I got the CD too. I am sticking to the pro plan.


----------



## Misty Marsh (Aug 1, 2003)

I agree that the protien to fat mixture is off for an active field dog, but the brand as a whole is one of the two best out there as proven by the FDA.


----------



## Braveheart (Mar 30, 2004)

Royal Canin makes a 30/20. I think it is Chicken and Rice, it is just NOT the new they are selling as "Breed Specific". I agree that overall, the company and the food is probably one of the best around.


----------



## Cray Stephenson (Jan 3, 2003)

Braveheart said:


> Royal Canin makes a 30/20. I think it is Chicken and Rice, it is just NOT the new they are selling as "Breed Specific".




The problem is why they decided to make this "Breed Specific" (not a Royal Canine problem). But this is a "Fat loss" food...designed to maintain muscle while losing weight. SO...the problem is that there are a bunch of overweight labs out there. 

All of us that received the disc in the mail...had you registered a lab within the last year?

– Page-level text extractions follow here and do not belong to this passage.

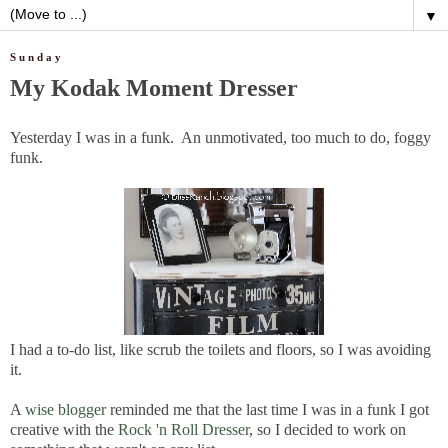
▼
Sunday
My Kodak Moment Dresser
Yesterday I was in a funk. An unmotivated, too much to do, foggy
funk.
I had a to-do list, like scrub the toilets and floors, so I was avoiding
it.
A
wise blogger
reminded me that the last time I was in a funk I got
creative with the
Rock 'n Roll Dresser
, so I decided to work on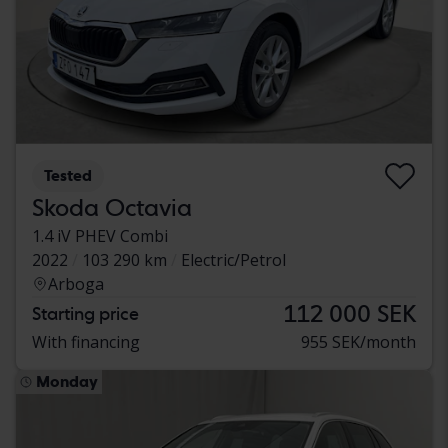
Tested
Skoda Octavia
1.4 iV PHEV Combi
2022
103 290 km
Electric/Petrol
Arboga
112 000 SEK
Starting price
With financing
955 SEK/month
Monday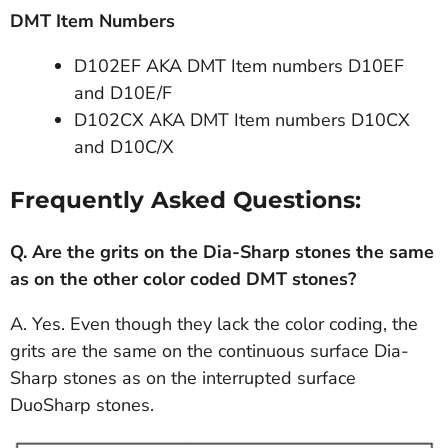
DMT Item Numbers
D102EF AKA DMT Item numbers D10EF
and D10E/F
D102CX AKA DMT Item numbers D10CX
and D10C/X
Frequently Asked Questions:
Q.
Are the grits on the Dia-Sharp stones the same
as on the other color coded DMT stones?
A. Yes. Even though they lack the color coding, the
grits are the same on the continuous surface Dia-
Sharp stones as on the interrupted surface
DuoSharp stones.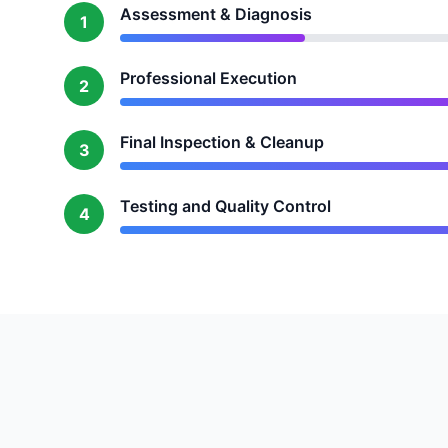
Assessment & Diagnosis
1
Professional Execution
2
Final Inspection & Cleanup
3
Testing and Quality Control
4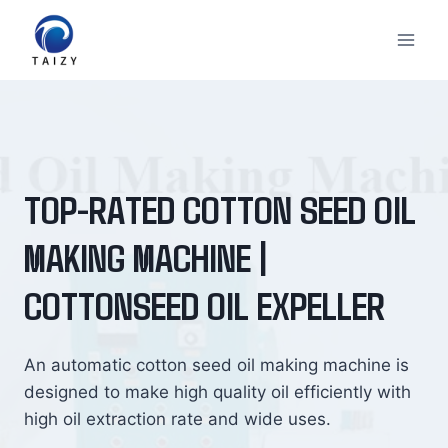
Skip
to
content
TOP-RATED COTTON SEED OIL
MAKING MACHINE |
COTTONSEED OIL EXPELLER
An automatic cotton seed oil making machine is
designed to make high quality oil efficiently with
high oil extraction rate and wide uses.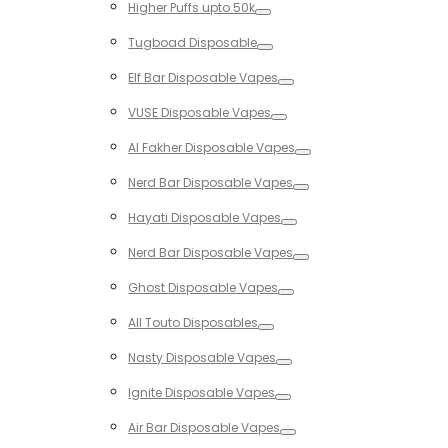
Higher Puffs upto 50k
Toggle
Tugboad Disposable
Toggle
Elf Bar Disposable Vapes
Toggle
VUSE Disposable Vapes
Toggle
Al Fakher Disposable Vapes
Toggle
Nerd Bar Disposable Vapes
Toggle
Hayati Disposable Vapes
Toggle
Nerd Bar Disposable Vapes
Toggle
Ghost Disposable Vapes
Toggle
All Touto Disposables
Toggle
Nasty Disposable Vapes
Toggle
Ignite Disposable Vapes
Toggle
Air Bar Disposable Vapes
Toggle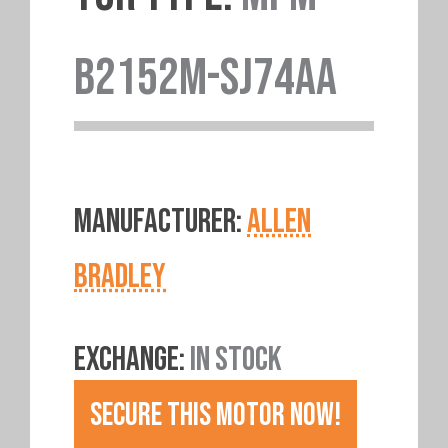
B2152M-SJ74AA
MANUFACTURER:
ALLEN
BRADLEY
EXCHANGE:
IN STOCK
SECURE THIS MOTOR NOW!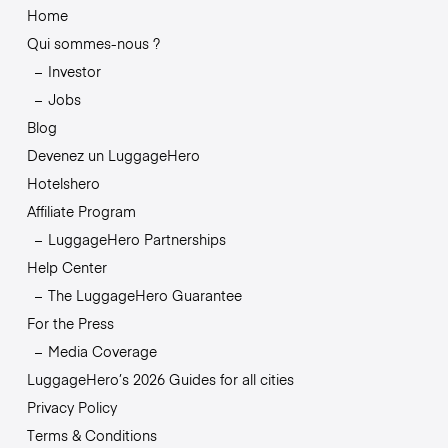
Home
Qui sommes-nous ?
Investor
Jobs
Blog
Devenez un LuggageHero
Hotelshero
Affiliate Program
LuggageHero Partnerships
Help Center
The LuggageHero Guarantee
For the Press
Media Coverage
LuggageHero’s 2026 Guides for all cities
Privacy Policy
Terms & Conditions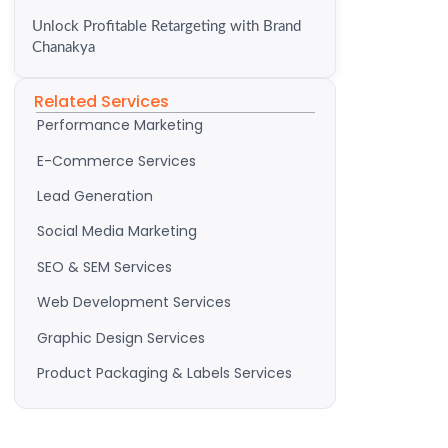
Unlock Profitable Retargeting with Brand
Chanakya
Related Services
Performance Marketing
E-Commerce Services
Lead Generation
Social Media Marketing
SEO & SEM Services
Web Development Services
Graphic Design Services
Product Packaging & Labels Services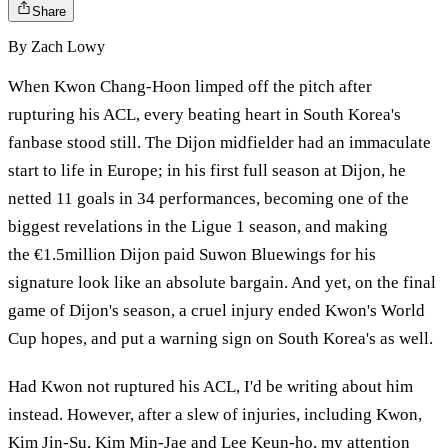
Share
By
Zach Lowy
When Kwon Chang-Hoon limped off the pitch after
rupturing his ACL, every beating heart in South Korea's
fanbase stood still. The Dijon midfielder had an immaculate
start to life in Europe; in his first full season at Dijon, he
netted 11 goals in 34 performances, becoming one of the
biggest revelations in the Ligue 1 season, and making
the €1.5million Dijon paid Suwon Bluewings for his
signature look like an absolute bargain. And yet, on the final
game of Dijon's season, a cruel injury ended Kwon's World
Cup hopes, and put a warning sign on South Korea's as well.
Had Kwon not ruptured his ACL, I'd be writing about him
instead. However, after a slew of injuries, including Kwon,
Kim Jin-Su, Kim Min-Jae and Lee Keun-ho, my attention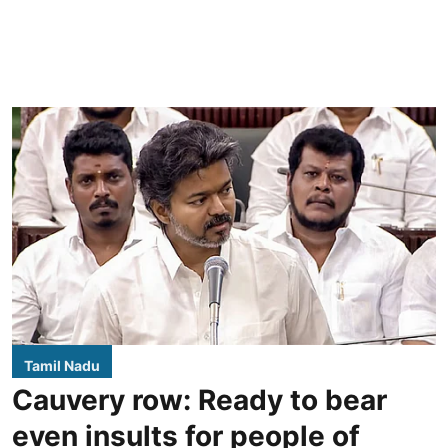
Tamil Nadu
Cauvery row: Ready to bear
even insults for people of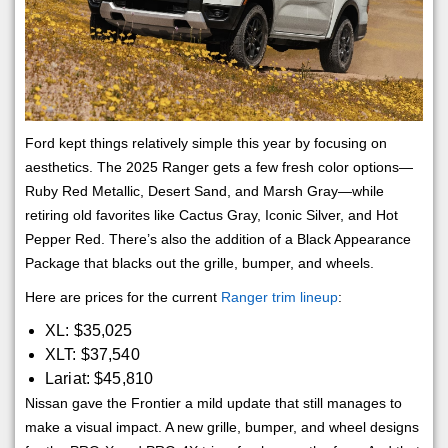
Ford kept things relatively simple this year by focusing on
aesthetics. The 2025 Ranger gets a few fresh color options—
Ruby Red Metallic, Desert Sand, and Marsh Gray—while
retiring old favorites like Cactus Gray, Iconic Silver, and Hot
Pepper Red. There’s also the addition of a Black Appearance
Package that blacks out the grille, bumper, and wheels.
Here are prices for the current
Ranger trim lineup
:
XL: $35,025
XLT: $37,540
Lariat: $45,810
Nissan gave the Frontier a mild update that still manages to
make a visual impact. A new grille, bumper, and wheel designs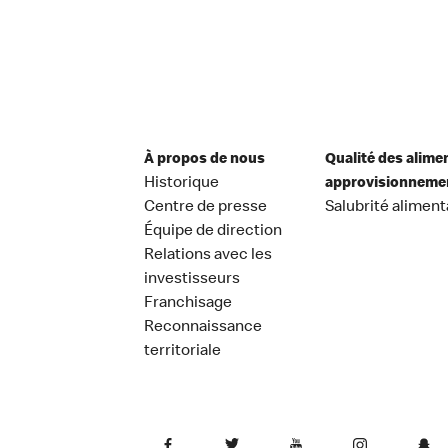
À propos de nous
Qualité des alime
Historique
approvisionneme
Centre de presse
Salubrité aliment
Équipe de direction
Relations avec les
investisseurs
Franchisage
Reconnaissance
territoriale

I have...and am wondering if it is from an AKC mailing list.


----------



## GA labman (Apr 12, 2004)

Have not registered a dog, but I did buy a four gen. pedigree. Other than that I dont know why I would have recieved it.


----------



## John Gassner (Sep 11, 2003)

Tried it on a Golden with no need to lose weight. Gave up before the first bag was gone. Does seem to be a premium product. I checked out all their info on their website and then tried it. The dog ate it but was not crazy about it. He prefers pro-plan, Eukenuba, and Eagle pack, which is what he's on now.

John


----------



## AChandler (Jun 11, 2004)

All of the dog foods that are being discussed are considered premium dog foods. They are ok foods but not on the level of the super-premium foods. I am using Canidae at this time and have also used Innova. If you look at the ingredients in the super foods the first three ingredients should be meats. They are also using human grade meats. When the ingredient is chicken it says chicken. It is not chicken meal or chicken by-products. Go to the web sites for the manufacturers I have mentioned and you can read in more detail about how dog food is made and what ingredients are good and bad.


----------